Die Republikanische Partei werde von der Minderheit der Tea-Party-Bewegung als Geisel genommen, sagt Michael Werz vom Center for American Progress. Wenn aber am Dienstag 800.000 Bundesangestellte in einen unbezahlten Urlaub geschickt würden, könne die Partei die Blockade nicht aufrechterhalten.

Michael Werz im Gespräch mit Peter Kapern | 30.09.2013
    Peter Kapern: Knapp 25 Stunden bleiben Republikanern und Demokraten im US-Kongress noch, um einen Kompromiss im Haushaltsstreit zu finden. Im Moment sieht es allerdings nicht so aus, als könnte das noch gelingen. Wenn auch die letzten Stunden im politischen Ringen nutzlos verstreichen, dann müssen sich die US-Bürger auf einige unangenehme Überraschungen gefasst machen, wenn sie am Dienstagmorgen wach werden. Der gesamte Apparat der Bundesregierung wird dann auf Notbetrieb geschaltet sein. Alles, was nicht überlebensnotwendig ist, wird ruhen: Museen dicht, Nationalparks geschlossen, Ämter laufen nur noch im Notbetrieb, zig Tausende Bundesangestellte werden in einen Zwangsurlaub geschickt und bekommen dann auch kein Gehalt mehr.

    Bei uns am Telefon ist nun Michael Werz, Sozialwissenschaftler am Center for American Progress, einem Think Tank in den USA. Guten Abend beziehungsweise guten Morgen!

    Michael Werz: Guten Morgen, Herr Kapern!

    Kapern: Herr Werz, wer trägt Ihrer Meinung nach die Verantwortung für die Blockade, Barack Obama, der eine Gesundheitsversicherung durchsetzt, die Umfragen zufolge von der Mehrheit der US-Bürger nicht gewollt wird, oder die Republikanische Partei, die sich mittlerweile in der ideologischen Geiselhaft der Tea-Party-Bewegung befindet?

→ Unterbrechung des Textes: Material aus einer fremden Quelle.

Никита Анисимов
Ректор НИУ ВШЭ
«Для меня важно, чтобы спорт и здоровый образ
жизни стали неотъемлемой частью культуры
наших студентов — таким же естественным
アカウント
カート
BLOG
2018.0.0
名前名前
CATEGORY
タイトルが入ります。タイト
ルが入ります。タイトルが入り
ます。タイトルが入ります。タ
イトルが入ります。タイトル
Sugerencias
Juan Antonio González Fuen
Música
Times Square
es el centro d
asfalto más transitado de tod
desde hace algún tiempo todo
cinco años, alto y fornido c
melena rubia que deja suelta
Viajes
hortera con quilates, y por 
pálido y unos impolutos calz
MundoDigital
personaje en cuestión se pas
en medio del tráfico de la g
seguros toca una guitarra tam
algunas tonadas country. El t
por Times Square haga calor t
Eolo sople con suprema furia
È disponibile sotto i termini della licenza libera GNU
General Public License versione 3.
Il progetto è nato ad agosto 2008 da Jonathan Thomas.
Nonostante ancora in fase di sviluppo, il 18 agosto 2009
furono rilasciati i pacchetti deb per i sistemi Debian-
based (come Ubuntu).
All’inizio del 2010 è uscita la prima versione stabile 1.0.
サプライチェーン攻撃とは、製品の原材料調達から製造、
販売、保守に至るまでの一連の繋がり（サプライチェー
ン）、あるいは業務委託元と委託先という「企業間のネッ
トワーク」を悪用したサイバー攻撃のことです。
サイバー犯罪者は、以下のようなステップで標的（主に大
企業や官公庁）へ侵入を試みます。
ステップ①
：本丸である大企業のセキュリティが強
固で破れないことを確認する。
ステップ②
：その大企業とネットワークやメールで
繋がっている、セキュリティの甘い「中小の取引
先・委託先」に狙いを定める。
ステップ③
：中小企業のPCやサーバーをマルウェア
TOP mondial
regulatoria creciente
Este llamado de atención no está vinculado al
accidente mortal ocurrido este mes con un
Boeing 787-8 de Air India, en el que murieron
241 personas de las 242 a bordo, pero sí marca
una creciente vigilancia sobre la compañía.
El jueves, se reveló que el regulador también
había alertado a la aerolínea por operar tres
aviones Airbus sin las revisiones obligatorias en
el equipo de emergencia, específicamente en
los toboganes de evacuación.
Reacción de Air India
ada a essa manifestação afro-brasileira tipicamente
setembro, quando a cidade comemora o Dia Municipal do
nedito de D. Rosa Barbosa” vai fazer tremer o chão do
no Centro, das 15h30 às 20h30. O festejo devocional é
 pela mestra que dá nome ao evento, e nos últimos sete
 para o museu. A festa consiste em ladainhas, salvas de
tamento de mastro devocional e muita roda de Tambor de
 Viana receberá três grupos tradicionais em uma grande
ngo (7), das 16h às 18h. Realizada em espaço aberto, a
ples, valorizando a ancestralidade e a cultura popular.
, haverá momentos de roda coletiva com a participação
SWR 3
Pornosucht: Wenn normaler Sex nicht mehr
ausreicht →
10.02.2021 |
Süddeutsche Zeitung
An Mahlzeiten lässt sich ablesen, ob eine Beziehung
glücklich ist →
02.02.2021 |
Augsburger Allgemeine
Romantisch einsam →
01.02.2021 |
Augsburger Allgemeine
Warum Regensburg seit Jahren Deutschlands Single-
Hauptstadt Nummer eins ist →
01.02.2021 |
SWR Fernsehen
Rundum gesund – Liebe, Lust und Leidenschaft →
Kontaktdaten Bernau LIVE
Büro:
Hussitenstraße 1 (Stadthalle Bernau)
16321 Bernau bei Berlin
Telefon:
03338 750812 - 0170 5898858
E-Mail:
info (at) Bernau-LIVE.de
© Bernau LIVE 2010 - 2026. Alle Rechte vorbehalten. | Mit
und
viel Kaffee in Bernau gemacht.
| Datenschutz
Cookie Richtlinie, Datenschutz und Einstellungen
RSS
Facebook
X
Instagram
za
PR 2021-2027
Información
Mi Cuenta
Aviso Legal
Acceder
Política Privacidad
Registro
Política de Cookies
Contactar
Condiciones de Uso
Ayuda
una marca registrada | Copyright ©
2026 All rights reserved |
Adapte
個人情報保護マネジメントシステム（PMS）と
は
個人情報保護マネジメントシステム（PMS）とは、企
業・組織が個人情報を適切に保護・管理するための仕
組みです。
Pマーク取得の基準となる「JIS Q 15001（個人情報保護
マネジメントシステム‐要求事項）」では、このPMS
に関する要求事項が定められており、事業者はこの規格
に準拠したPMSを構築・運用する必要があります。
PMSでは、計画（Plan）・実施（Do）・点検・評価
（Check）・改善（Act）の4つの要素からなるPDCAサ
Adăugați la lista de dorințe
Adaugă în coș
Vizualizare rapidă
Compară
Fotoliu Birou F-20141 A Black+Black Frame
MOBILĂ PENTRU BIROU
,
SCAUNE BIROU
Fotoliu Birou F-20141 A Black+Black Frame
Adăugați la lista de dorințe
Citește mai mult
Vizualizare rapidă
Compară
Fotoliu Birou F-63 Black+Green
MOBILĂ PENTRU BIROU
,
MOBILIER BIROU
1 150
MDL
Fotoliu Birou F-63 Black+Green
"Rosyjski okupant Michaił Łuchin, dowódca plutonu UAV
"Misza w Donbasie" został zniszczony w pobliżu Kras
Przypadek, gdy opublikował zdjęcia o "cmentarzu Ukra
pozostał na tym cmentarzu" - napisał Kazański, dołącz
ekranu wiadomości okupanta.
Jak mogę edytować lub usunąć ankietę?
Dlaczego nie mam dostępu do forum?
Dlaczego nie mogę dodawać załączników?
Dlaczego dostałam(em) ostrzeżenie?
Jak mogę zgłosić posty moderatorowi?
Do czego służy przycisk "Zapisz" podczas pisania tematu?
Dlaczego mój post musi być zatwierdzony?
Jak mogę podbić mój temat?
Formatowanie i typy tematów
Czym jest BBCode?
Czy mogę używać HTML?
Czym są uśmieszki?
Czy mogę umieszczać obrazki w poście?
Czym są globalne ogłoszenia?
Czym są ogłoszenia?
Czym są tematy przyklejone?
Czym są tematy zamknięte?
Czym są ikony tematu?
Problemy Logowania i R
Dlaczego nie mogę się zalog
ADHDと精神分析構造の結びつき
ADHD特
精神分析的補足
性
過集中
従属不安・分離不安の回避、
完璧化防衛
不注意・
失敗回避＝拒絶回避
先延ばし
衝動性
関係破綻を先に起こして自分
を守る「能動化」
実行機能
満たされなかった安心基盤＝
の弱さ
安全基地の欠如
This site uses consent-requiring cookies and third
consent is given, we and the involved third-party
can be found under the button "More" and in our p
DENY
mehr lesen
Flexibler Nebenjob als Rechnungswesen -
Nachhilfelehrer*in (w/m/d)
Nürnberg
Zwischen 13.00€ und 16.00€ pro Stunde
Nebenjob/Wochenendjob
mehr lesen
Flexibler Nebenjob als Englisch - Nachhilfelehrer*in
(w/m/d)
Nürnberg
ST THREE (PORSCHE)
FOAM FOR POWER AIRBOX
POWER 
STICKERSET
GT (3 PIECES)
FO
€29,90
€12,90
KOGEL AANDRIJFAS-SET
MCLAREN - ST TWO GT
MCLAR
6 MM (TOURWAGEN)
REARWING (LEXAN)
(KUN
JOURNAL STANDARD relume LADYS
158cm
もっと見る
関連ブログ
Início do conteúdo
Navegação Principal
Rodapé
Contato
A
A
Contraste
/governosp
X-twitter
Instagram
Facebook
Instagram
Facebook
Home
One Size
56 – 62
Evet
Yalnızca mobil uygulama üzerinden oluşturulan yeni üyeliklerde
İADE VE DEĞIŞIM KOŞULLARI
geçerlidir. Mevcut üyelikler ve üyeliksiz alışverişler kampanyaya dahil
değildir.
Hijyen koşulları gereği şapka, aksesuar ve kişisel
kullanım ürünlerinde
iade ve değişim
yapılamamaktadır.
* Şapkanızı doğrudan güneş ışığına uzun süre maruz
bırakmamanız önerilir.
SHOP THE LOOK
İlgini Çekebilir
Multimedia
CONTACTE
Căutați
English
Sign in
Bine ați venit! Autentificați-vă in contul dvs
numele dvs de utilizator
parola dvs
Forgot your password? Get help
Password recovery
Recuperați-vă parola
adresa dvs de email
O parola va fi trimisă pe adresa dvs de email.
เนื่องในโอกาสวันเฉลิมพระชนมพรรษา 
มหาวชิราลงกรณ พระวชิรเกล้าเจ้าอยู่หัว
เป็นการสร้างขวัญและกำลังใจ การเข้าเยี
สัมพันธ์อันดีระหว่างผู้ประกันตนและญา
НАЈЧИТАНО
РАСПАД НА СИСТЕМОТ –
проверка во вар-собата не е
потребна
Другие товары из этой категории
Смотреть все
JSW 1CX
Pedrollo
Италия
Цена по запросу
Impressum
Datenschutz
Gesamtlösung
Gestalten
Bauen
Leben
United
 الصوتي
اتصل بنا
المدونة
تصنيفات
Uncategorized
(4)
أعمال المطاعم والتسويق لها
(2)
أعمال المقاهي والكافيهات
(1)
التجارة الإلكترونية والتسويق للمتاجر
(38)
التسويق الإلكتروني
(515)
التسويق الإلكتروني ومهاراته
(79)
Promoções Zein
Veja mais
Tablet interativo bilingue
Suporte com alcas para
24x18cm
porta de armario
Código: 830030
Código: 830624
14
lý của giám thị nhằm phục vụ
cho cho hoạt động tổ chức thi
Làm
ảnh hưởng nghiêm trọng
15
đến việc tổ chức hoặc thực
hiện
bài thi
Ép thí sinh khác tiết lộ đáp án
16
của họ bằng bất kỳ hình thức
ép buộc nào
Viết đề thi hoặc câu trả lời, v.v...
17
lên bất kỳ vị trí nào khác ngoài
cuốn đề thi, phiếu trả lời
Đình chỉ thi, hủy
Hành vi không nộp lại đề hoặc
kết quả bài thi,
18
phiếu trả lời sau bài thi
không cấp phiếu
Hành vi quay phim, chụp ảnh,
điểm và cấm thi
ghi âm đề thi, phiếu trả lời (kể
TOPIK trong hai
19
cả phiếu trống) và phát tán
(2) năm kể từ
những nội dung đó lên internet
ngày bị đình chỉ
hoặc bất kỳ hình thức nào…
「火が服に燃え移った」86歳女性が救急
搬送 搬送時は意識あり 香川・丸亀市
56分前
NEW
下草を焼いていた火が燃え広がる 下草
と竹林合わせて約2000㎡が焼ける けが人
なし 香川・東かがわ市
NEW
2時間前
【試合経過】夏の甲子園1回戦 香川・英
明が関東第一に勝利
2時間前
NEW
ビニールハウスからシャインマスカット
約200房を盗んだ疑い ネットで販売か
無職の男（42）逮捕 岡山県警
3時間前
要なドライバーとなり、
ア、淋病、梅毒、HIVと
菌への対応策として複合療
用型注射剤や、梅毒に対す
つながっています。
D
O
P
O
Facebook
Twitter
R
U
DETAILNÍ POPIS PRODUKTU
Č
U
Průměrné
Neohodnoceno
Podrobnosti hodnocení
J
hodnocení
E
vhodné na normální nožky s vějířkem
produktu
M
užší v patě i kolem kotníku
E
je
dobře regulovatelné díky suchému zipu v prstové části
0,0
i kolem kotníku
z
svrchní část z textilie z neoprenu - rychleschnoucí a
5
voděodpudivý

    Werz: Das Letztere ist der Fall. Die Republikanische Partei ist im Moment führungslos. Sie wird zur Geisel genommen von einer relativ kleinen Gruppe von 40 oder 50 der 230 Abgeordneten im Repräsentantenhaus, die einem Monotheismus des Geldsparens und der Austerität frönen und sich auf die Fahnen geschrieben haben, die größte Gesetzesinitiative des Präsidenten zu Fall zu bringen. Es ist mit Sicherheit so, dass das Gesetz diskussionswürdige Probleme hat. Das streitet auch niemand ab. Aber es zu ketten an die Frage, ob das wirtschaftliche Wohlergehen der Vereinigten Staaten weiterhin gewährleistet ist, darauf kann und wird sich der Präsident nicht einlassen.

    Kapern: Wie konnte es dieser Minderheit der Tea-Party-Bewegung eigentlich gelingen, die Republikaner derart in Geiselhaft zu nehmen?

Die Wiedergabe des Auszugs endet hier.